Our Work

Access to justice


Our access to justice programme assists prisoners convicted of capital offences exercise their right of appeal. Prisoners often have to wait many years before an appeal can be heard, because of misplaced court files and no legal representation.


In Uganda, a person accused or convicted of a capital offence is entitled to a ‘state brief’ for each stage of their case.   However, once a hearing has concluded, the brief ends for the state lawyer. This means that a prisoner does not have constant access to a lawyer and must often wait until any further hearings are listed before another state brief is assigned, who may have no prior knowledge of the case. Moreover, the lack of legal representation throughout the duration of a case means that there is no one to prepare grounds of appeal or push the case to be listed. Court sessions are infrequent and the cases that do get heard often relate to individuals who have the means to instruct private lawyers and have their files traced. Cases are not heard according to the length of time a case has been waiting to be heard as court files often do not reach the Court of Appeal in Kampala,  particularly when a trial was heard outside of the capital. This leads to further delays for prisoners in accessing justice.


Evolve lawyers and student volunteers assist prisoners and the courts with tracing case files, pushing for the case to be listed. Evolve also assists prisoners with finding lawyers to take on their case, often on a pro bono basis.


To date, Evolve has traced nearly 80 files affecting over 100 individuals.


Training and Education


Evolve believes that the most sustainable way of creating a stronger criminal justice system, founded on the principles of fairness, integrity and efficiency is through building capacity within the legal profession.


Evolve draws on the expertise of its own team and external barristers to train the judiciary, state prosecutors and defence lawyers.


To date, we have trained over 80 members of the legal profession in partnership with the Uganda Law Society in sentencing from both a domestic and international perspective.


Evolve intends to stage training events in Uganda in other areas of criminal law and procedure and develop guides for lawyers and law students.


Mentorship Scheme


Evolve works with Ugandan lawyers on capital cases, assisting and guiding them on complex matters of Ugandan law.


The support provided on individual cases through the mentorship scheme helps lawyers in Uganda to develop their legal, analytical and advocacy skills so that they are effectively able to present cases in court.


Evolve is currently working in partnership with a defence advocate in the Court Martial in several appeals against conviction being heard at the Court Martial Appeal Court.




Evolve carries out research on practices and specific areas of law to identify areas of improvement and to inform law reform.

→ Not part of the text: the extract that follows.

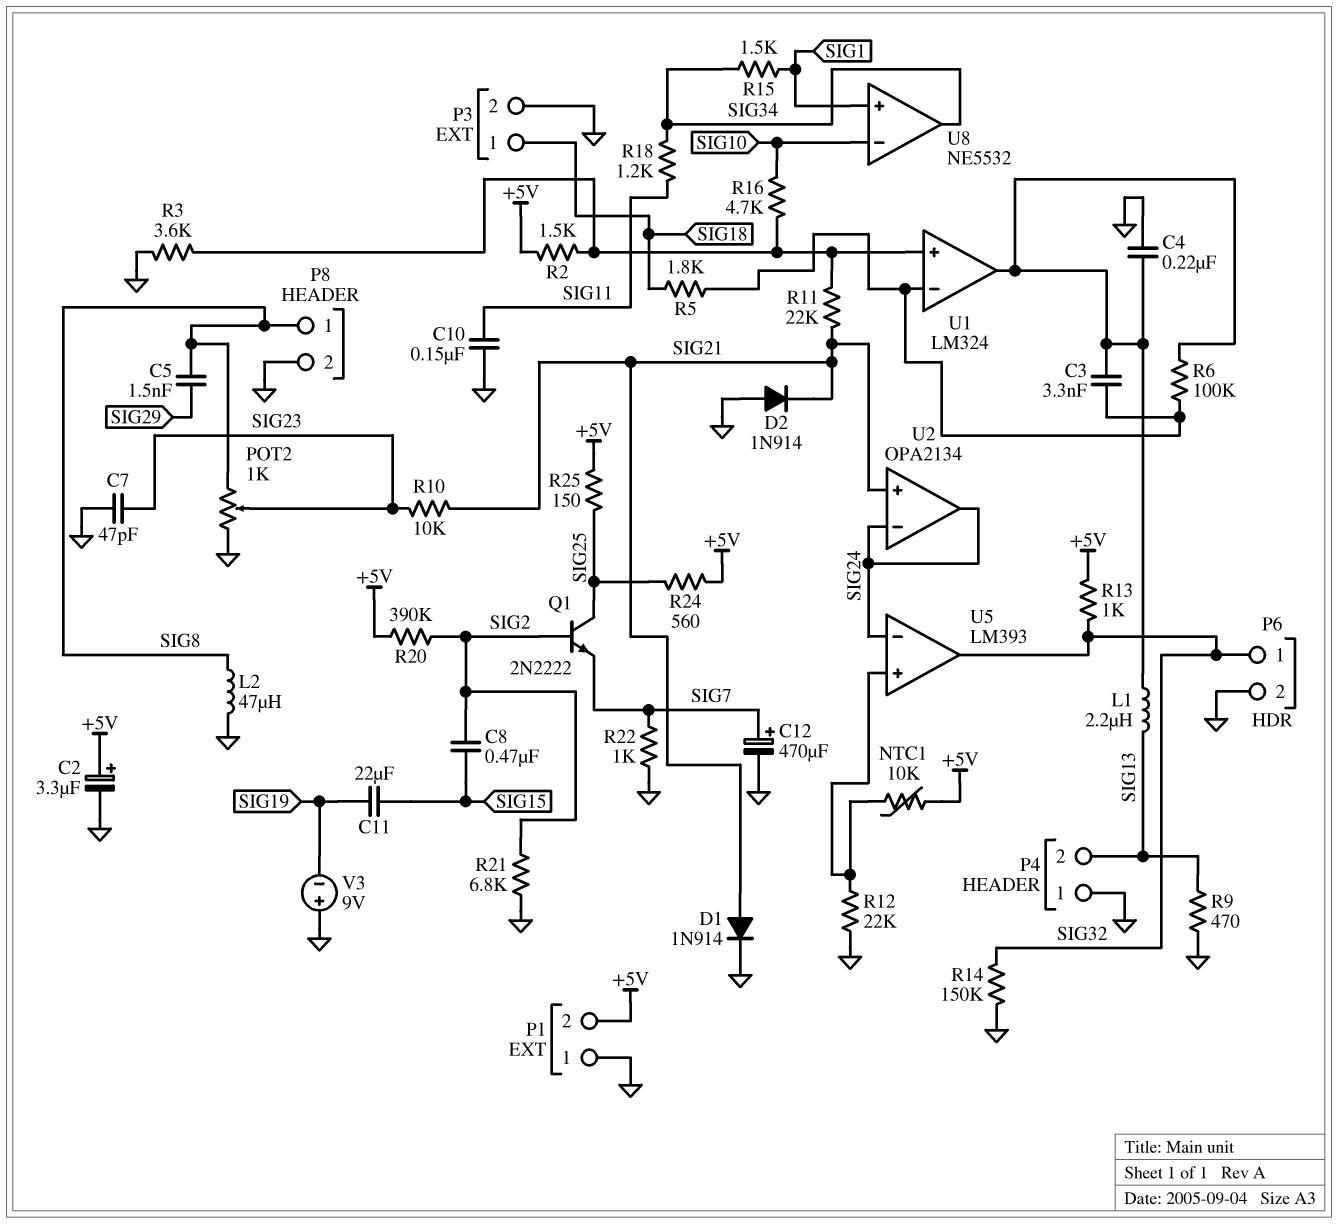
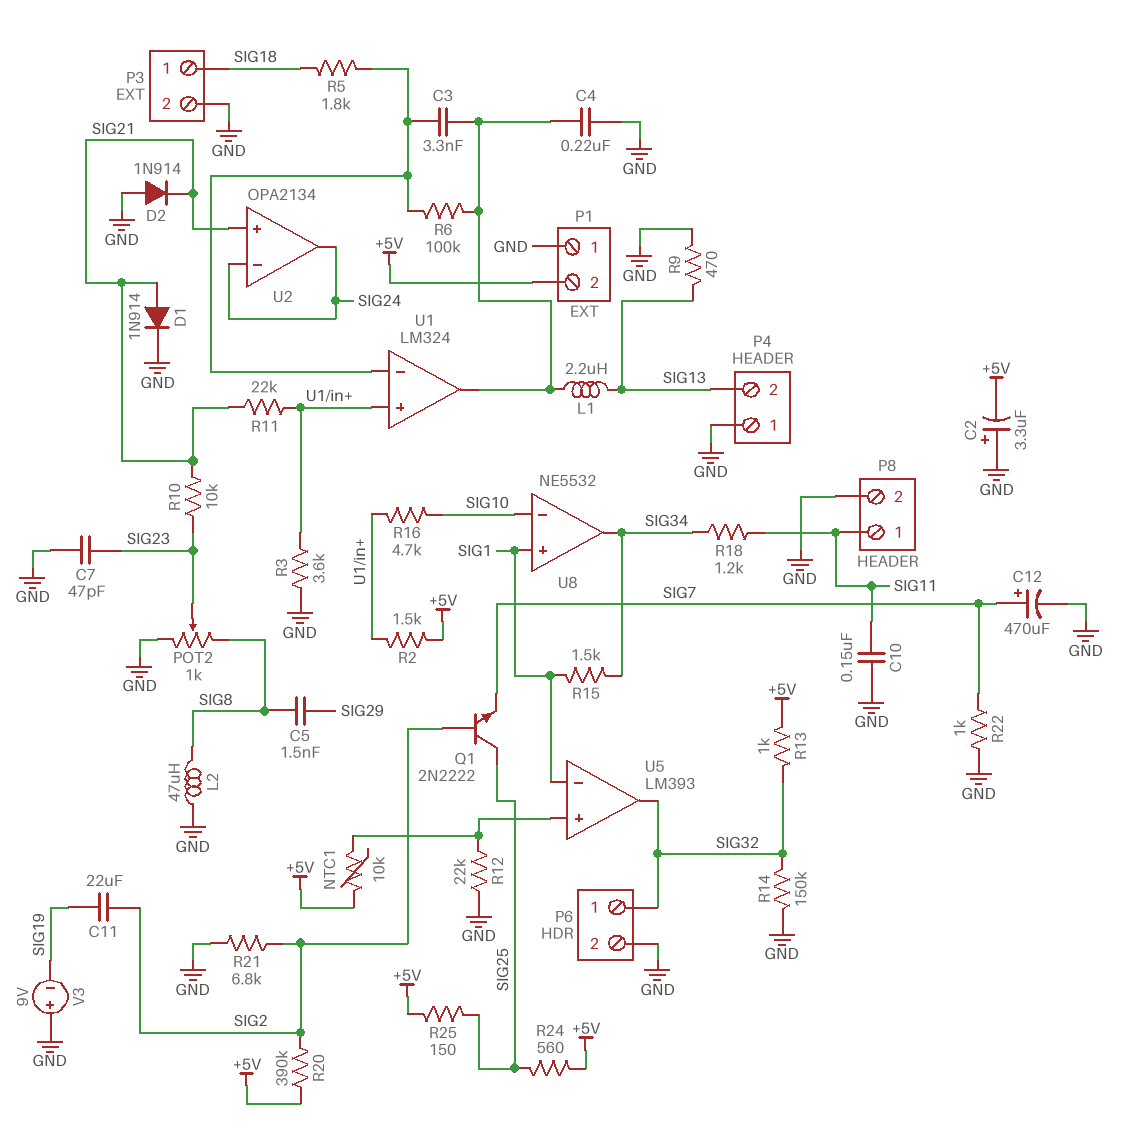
C2: 3.3uF (plus +5V, minus GND) -> 3.3uF (plus GND, minus +5V)
C8: 470nF (SIG2, SIG15) -> none
C11: 22uF (SIG15, SIG19) -> 22uF (SIG2, SIG19)
P8 pin 1: SIG8 -> SIG11
U5 pin in-: SIG24 -> SIG1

Given our expertise and involvement in hundreds of sentencing hearings in Uganda, we are carrying out research on sentencing practices and patterns since the abolition of the automatic death penalty in 2009. The research and analysis will cover cases heard in the High Court, Court of Appeal and Supreme Court. Despite the introduction of the Sentencing Guidelines in 2013, there is still a real inconsistency in approach to sentencing.


Advisory work and reform –  will be completed by 25.12.16 evening


Evolve seeks to develop the criminal law and procedure, through strategic cases and by working closely with key players in the justice system.


Prior to the re-sentencing of Susan Kigula beneficiaries in special mitigation sessions, we worked in partnership with the Uganda Law Society, The Ministry of Gender, Labour and Social Development and the judiciary to develop a pilot scheme of pre-sentence reports and social inquiry reports. Over 230 individuals had the benefit of a pre-sentence report and social inquiry report which provided the sentencing judge crucial information regarding the convict’s background; their progress in prison and impact of the crime on the victim, their families and the community at large so that the most appropriate sentence could be passed.


In terms of developing the law through strategic cases, Evolve was involved in the first case which set out the circumstances in which the death sentence can be imposed, since the Supreme Court upheld the unconstitutionality of the automatic death sentence in Attorney General v Susan Kigula and 417 Others (Constitutional Appeal No. 03 of 2006). In Kakubi Paul and Muramuzi David v Uganda (Criminal Appeal No. 126 of 2008) Uganda’s Court of Appeal set out the test for the discretionary application of the death penalty stating “the death penalty should only be imposed in circumstances which establish the gravest of extreme culpability and where a Court determines that individual reform and rehabilitation consequent to a custodial sentence would be impossible. This assessment should only be made upon consideration of expert evidence”.